Not to be outdone, Apple responded in June with a lawsuit in Seoul, prompting Samsung to file a complaint with the U.S. International Trade Commission that included, in addition to accusations of patent violations, a request to ban Apple from selling iPads, iPhones and iPod Touches in the U.S.

Since hitting the market last November, Samsung's Galaxy Tab has taken a bite out of the iPad's market share, which dropped from 93 percent in Q3 of 2010 to 73 percent in the fourth quarter, according to research firm IDC. Samsung's Galaxy Tab accounted for 17 percent of the tablet market in Q4, IDC said.

A successful manufacturing trial with TSMC would have to go beyond replicating Apple's current mobile chips due to intellectual property issues, according to Seo Won-seok, an analyst at NH Investment and Securities in Seoul.

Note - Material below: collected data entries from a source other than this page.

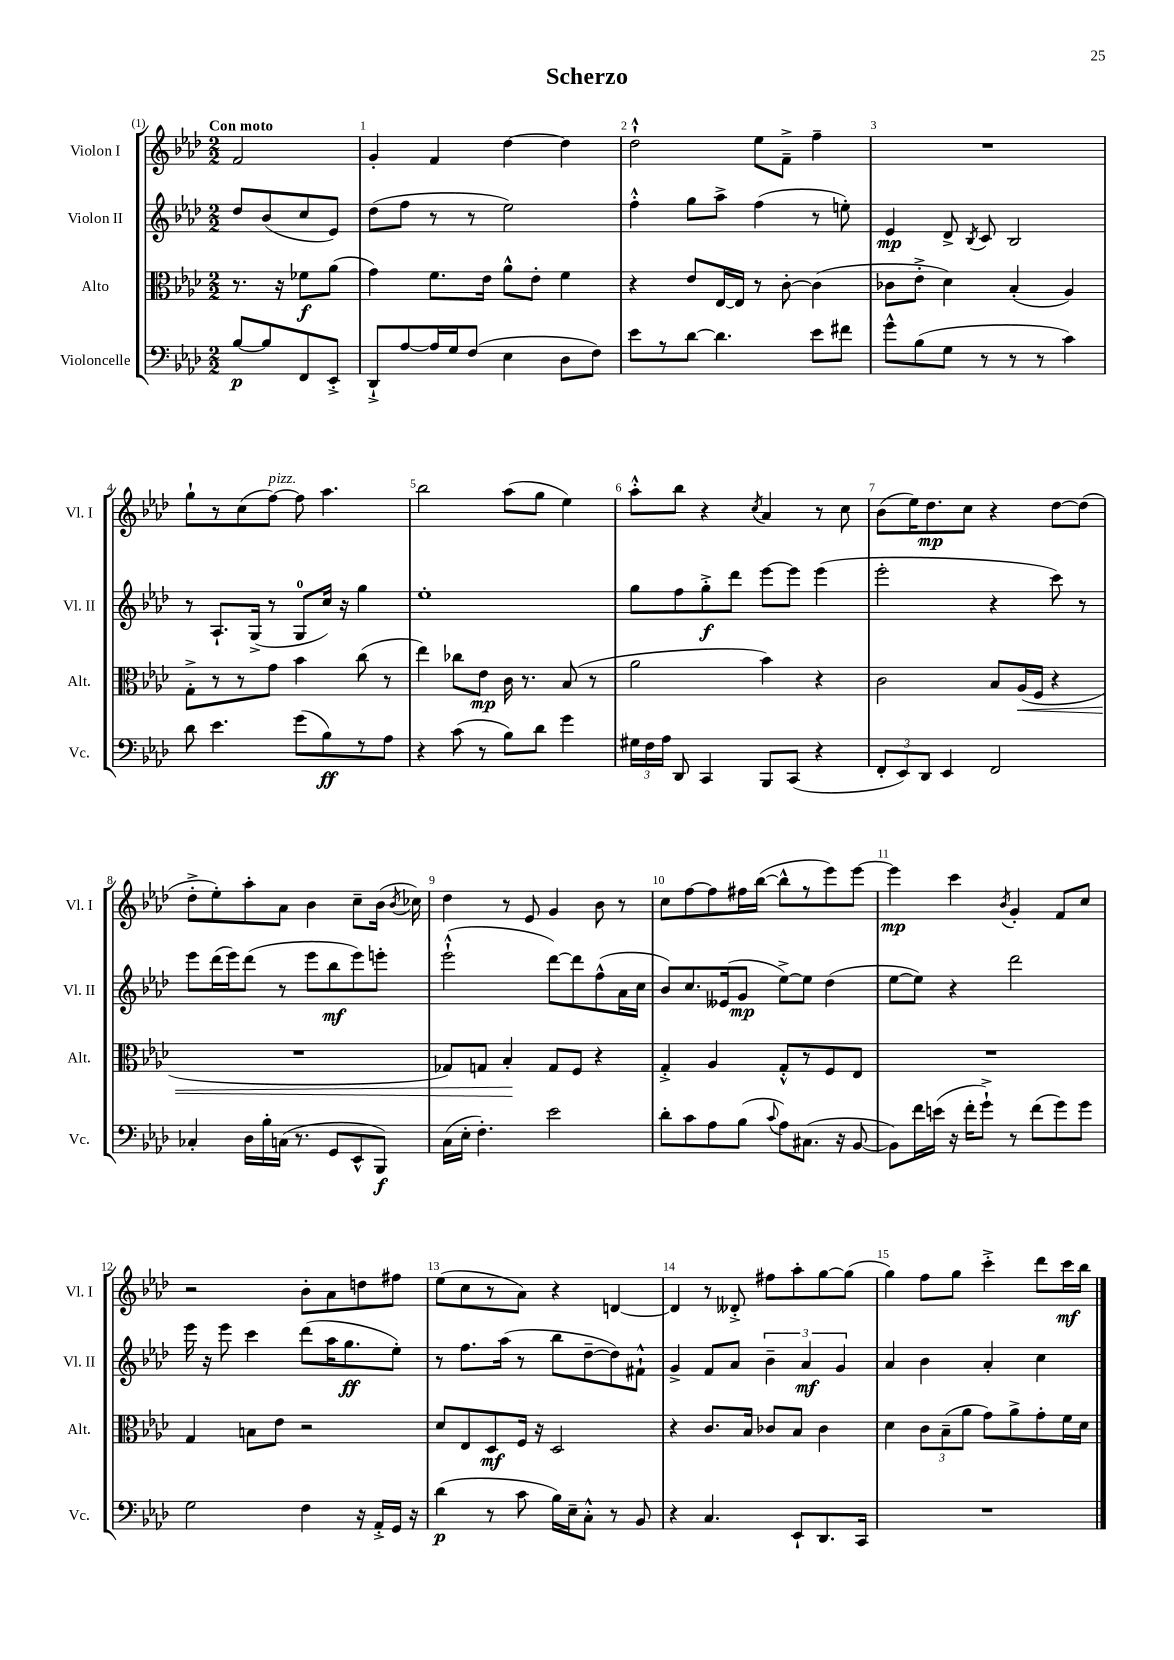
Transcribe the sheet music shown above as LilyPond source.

\header { title = "Scherzo" }
<<
\new StaffGroup <<
\new Staff = "s0" \with { instrumentName = "Violon I" shortInstrumentName = "Vl. I" } {
    \clef treble \key aes \major \numericTimeSignature \time 2/2 \partial 2 \tempo "Con moto"
    \autoBeamOff f'2 |
    g'4-. f'4 des''4~ des''4 |
    des''2-!-^ ees''8[ f'8]---> f''4-- |
    R1 |
    g''8[-! r8 c''8( f''8]~^\markup { \italic "pizz." }) f''8 aes''4. |
    bes''2 aes''8[( g''8] ees''4) |
    aes''8[-.-^ bes''8] r4 \acciaccatura { c''8 } aes'4 r8 c''8 |
    bes'8[( ees''16) des''8.\mp c''8] r4 des''8[~ des''8]( |
    des''8[-.-> ees''8-.) aes''8-. aes'8] bes'4 c''8[-- bes'16]( \acciaccatura { bes'8 } ces''16) |
    des''4 r8 ees'8 g'4 bes'8 r8 |
    c''8[ f''8~ f''8 fis''16 bes''16]~( bes''8[-^ r8 ees'''8) ees'''8]~ |
    ees'''4\mp c'''4 \acciaccatura { bes'8 } g'4-. f'8[ c''8] |
    r2 bes'8[-. aes'8 d''8 fis''8] |
    ees''8[( c''8 r8 aes'8]) r4 d'4~ |
    d'4 r8 deses'8-.-> fis''8[ aes''8-. g''8~ g''8]( |
    g''4) f''8[ g''8] c'''4-.-> des'''8[ c'''16\mf bes''16] \bar "|." |
}
\new Staff = "s1" \with { instrumentName = "Violon II" shortInstrumentName = "Vl. II" } {
    \clef treble \key aes \major \numericTimeSignature \time 2/2 \partial 2
    \autoBeamOff des''8[ bes'8( c''8 ees'8]) |
    des''8[( f''8] r8 r8 ees''2) |
    f''4-.-^ g''8[ aes''8]-> f''4( r8 e''8-.) |
    ees'4\mp des'8-> \acciaccatura { bes8 } c'8 bes2 |
    r8 aes8.[-! g16]->( r8 g8[-0 c''16]) r16 g''4 |
    ees''1-. |
    g''8[ f''8 g''8-.->\f des'''8] ees'''8[~ ees'''8] ees'''4( |
    ees'''2-. r4 c'''8) r8 |
    ees'''8[ des'''16( ees'''16) des'''8]( r8 ees'''8[ bes''8\mf ees'''8) e'''8]-. |
    ees'''2-!-^( des'''8[~) des'''8 f''8-^( aes'16 c''16] |
    bes'8[) c''8. eeses'16( g'8]\mp ees''8[~->) ees''8] des''4( |
    ees''8[~ ees''8]) r4 des'''2 |
    ees'''16 r16 ees'''8 c'''4 des'''8[( aes''16 g''8.\ff ees''8]-.) |
    r8 f''8.[ aes''16]( r8 bes''8[ des''8~-- des''8) fis'8]-!-^ |
    g'4-> f'8[ aes'8] \tuplet 3/2 { bes'4-- aes'4\mf g'4 } |
    aes'4 bes'4 aes'4-. c''4 \bar "|." |
}
\new Staff = "s2" \with { instrumentName = "Alto" shortInstrumentName = "Alt." } {
    \clef alto \key aes \major \numericTimeSignature \time 2/2 \partial 2
    \autoBeamOff r8. r16 fes'8[\f aes'8]( |
    g'4) f'8.[ ees'16] aes'8[-^ ees'8]-. f'4 |
    r4 ees'8[ ees16~ ees16] r8 c'8~-. c'4( |
    ces'8[ ees'8]-.-> des'4) bes4-.( aes4) |
    g8[-.-> r8 r8 g'8] bes'4 c''8( r8 |
    ees''4) ces''8[ ees'8]\mp c'16 r8. bes8( r8 |
    aes'2 bes'4) r4 |
    c'2 bes8[ aes16\<( f16] r4 |
    R1 |
    ges8[) g8] bes4-.\! g8[ f8] r4 |
    g4-.-> aes4 g8[-.-^ r8 f8 ees8] |
    R1 |
    g4 b8[ ees'8] r2 |
    des'8[ ees8 des8\mf f16] r16 des2 |
    r4 c'8.[ bes16] ces'8[ bes8] ces'4 |
    des'4 \tuplet 3/2 { c'8[ bes8--( aes'8] } g'8[) aes'8-> g'8-. f'16 des'16] \bar "|." |
}
\new Staff = "s3" \with { instrumentName = "Violoncelle" shortInstrumentName = "Vc." } {
    \clef bass \key aes \major \numericTimeSignature \time 2/2 \partial 2
    \autoBeamOff bes8[~\p bes8 f,8 ees,8]-.-> |
    des,8[-!-> aes8~ aes16 g16 f8]( ees4 des8[ f8]) |
    ees'8[ r8 des'8]~ des'4. ees'8[ fis'8] |
    g'8[-^ bes8( g8] r8 r8 r8 c'4) |
    des'8 ees'4. g'8[( bes8\ff) r8 aes8] |
    r4 c'8( r8 bes8[) des'8] g'4 |
    \tuplet 3/2 { gis16[ f16 aes16] } des,8 c,4 bes,,8[ c,8]( r4 |
    \tuplet 3/2 { f,8[-. ees,8) des,8] } ees,4 f,2 |
    ces4-. des16[ bes16-. c16]( r8. g,8[ ees,8-^ bes,,8]\f) |
    c16[( ees16]-. f4.-.) ees'2 |
    des'8[-. c'8 aes8 bes8]( \appoggiatura { c'8 } aes8[) cis8.]( r16 bes,8~ |
    bes,8[) f'16 e'16]( r16 f'16[-. g'8]-!->) r8 f'8[( g'8) g'8] |
    g2 f4 r16 aes,16[-.-> g,16] r16 |
    des'4\p( r8 c'8 bes16[) ees16-- c8]-.-^ r8 bes,8 |
    r4 c4. ees,8[-! des,8. c,16] |
    R1 \bar "|." |
}
>>
>>
\layout { \context { \Score \override BarNumber.break-visibility = ##(#f #t #t) barNumberVisibility = #all-bar-numbers-visible } }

"It won't be easy for Apple to dramatically change its chip provider from Samsung," said Seo, as reported by Reuters.

"It has to redesign the chipset, which Samsung has been deeply involved in from the beginning and has some intellectual property. Apple could try various suppliers but they (Samsung and Apple) need each other and the relationship will continue," he said.